In a statement sent to PREMIUM TIMES on Wednesday, NAQS spokesperson, Chigozie Nwodo, said all the claims from the food dealers are false.

Daily Trust reported that members of the Food Stuff Dealers Association of Nigeria (FSDAN) had threatened to embark on a nationwide strike if the multiple quarantine posts allegedly erected by the officials of NAQS are not dismantled immediately.

In the petition issued on Sunday by FSDAN chairman, Christian Afiaonwu, the food sellers said they were concerned about multiple quarantine posts on roads in Benue State and brazen extortion of their members.

They said the quarantine posts in Kastina Ala and Orokam both in Benue State are illegal.

In response to the claims, the agency said the accusation of extortion against NAQS officers was made out of bad faith.

The statement said it is standard practice for NAQS to inspect agricultural commodities on transit within the country.

“As the single point of command for all agricultural quarantine activities in Nigerian, NAQS has a duty and responsibility to control and prevent the introduction, spread and establishment of diseases and pests of animals, plants and aquatic resources”.

He said NAQS is obligated by its enabling laws to police the Nigerian agricultural economy and “to safeguard it from all discernible threats that could undermine its integrity”.

Mr Nwodo said siting of a quarantine post is the exclusive prerogative of the federal government as provided for by the NAQS Establishment Act 2018 and the Animal Disease Control Act of 1988.

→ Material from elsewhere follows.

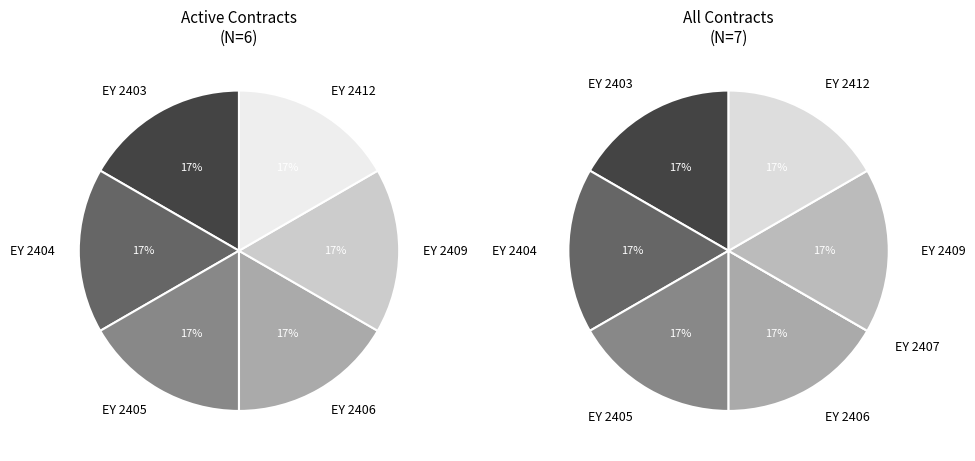

To the nearest percent, what is the difference between the largest and smallest slice percentages?

17%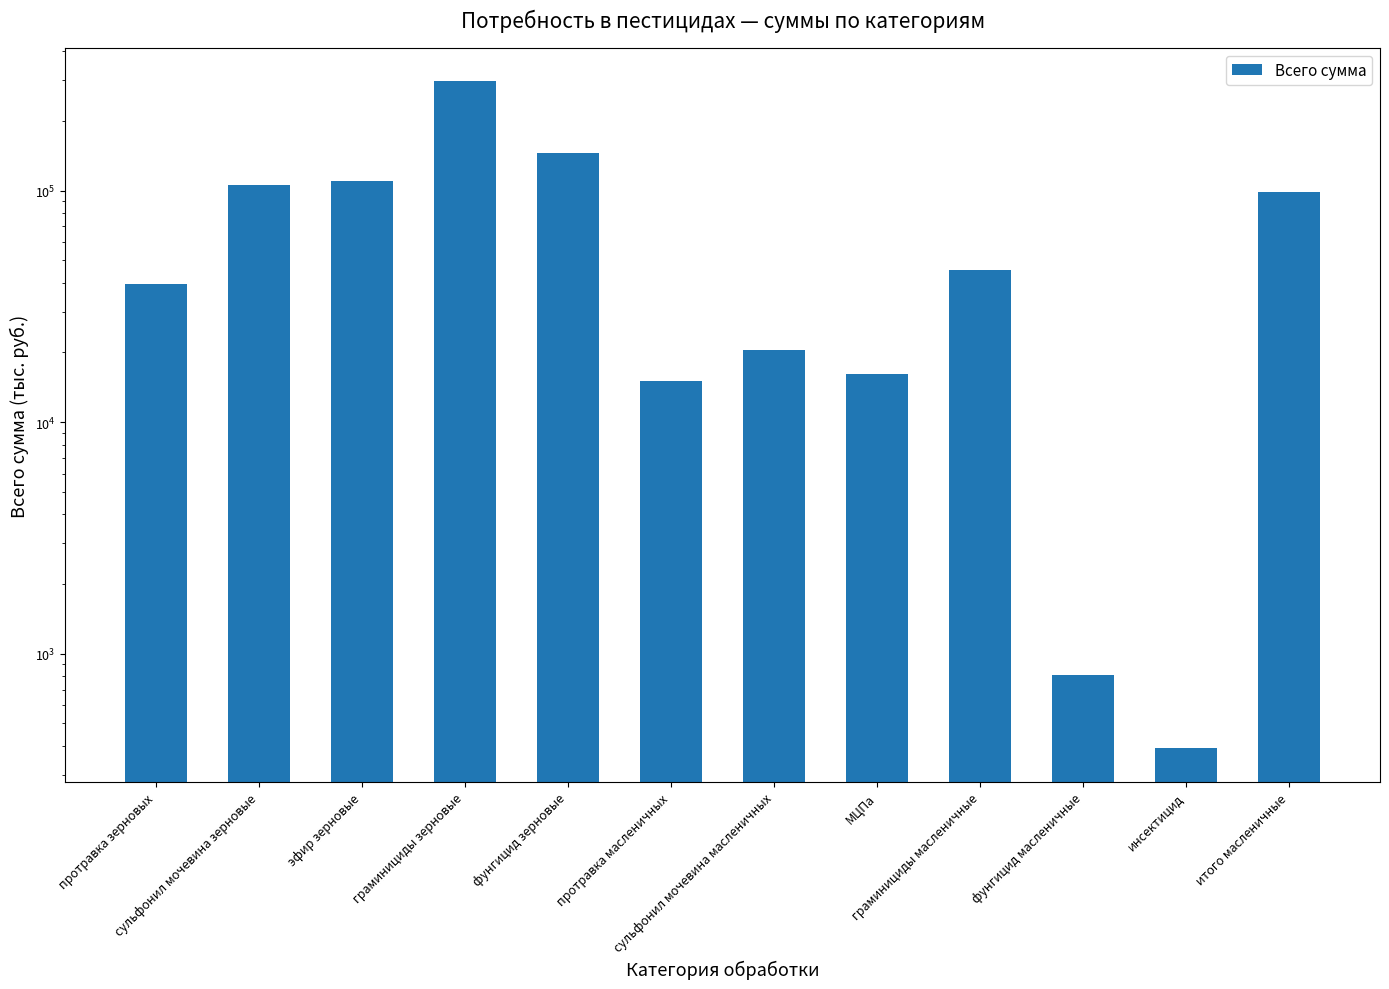

Rank the categories by value from lowest to highest.

инсектицид, фунгицид масленичные, протравка масленичных, МЦПа, сульфонил мочевина масленичных, протравка зерновых, граминициды масленичные, итого масленичные, сульфонил мочевина зерновые, эфир зерновые, фунгицид зерновые, граминициды зерновые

He said the positioning is done with the approval of the Federal Ministry of Agriculture and Rural Development (FMARD).

“The Control Posts are all fully captured in the Official Gazette of the Federal Republic of Nigeria. (No. 77, Vol 106).”

Mr Nwodo said NAQS established the Interstate control posts within the North Central zone of the country to mitigate risks of the spread of diseases and pests all over the country.


Vehicles carrying agricultural commodities from the far North pass through that axis to the South and vice versa, making it imperative for NAQS to establish Interstate Control Posts there, the spokesperson explained.

He said NAQS erected an Interstate Control Post at Katsina-ala because that location fell within high traffic animal trade routes.

He also mentioned that the post at Orokam was established because that is the gateway into the South-East.

Mr Nwodo said NAQS officers at the quarantine posts collect only user fees, the service charge payable for the inspection and certification of agricultural products.

“The user fees are legal. They are provided for in the NAQS (Establishment) Act.

The User Fees on agricultural commodities were agreed upon and approved by stakeholders involved in the Implementation Committee on Curtailment of Cattle Rustling in Nigeria and on Multiple Taxation by the Nigerian Police.

“NAQS operates under Category B of the Fiscal Responsibility Act of 2008 and remits 25 per cent of the User Fees to the consolidated revenue fund of the Federal Government,” he added.

Mr Nwodo said NAQS does not require additional payment when a truckload has a valid receipt and movement permit for a specific route on a particular trip.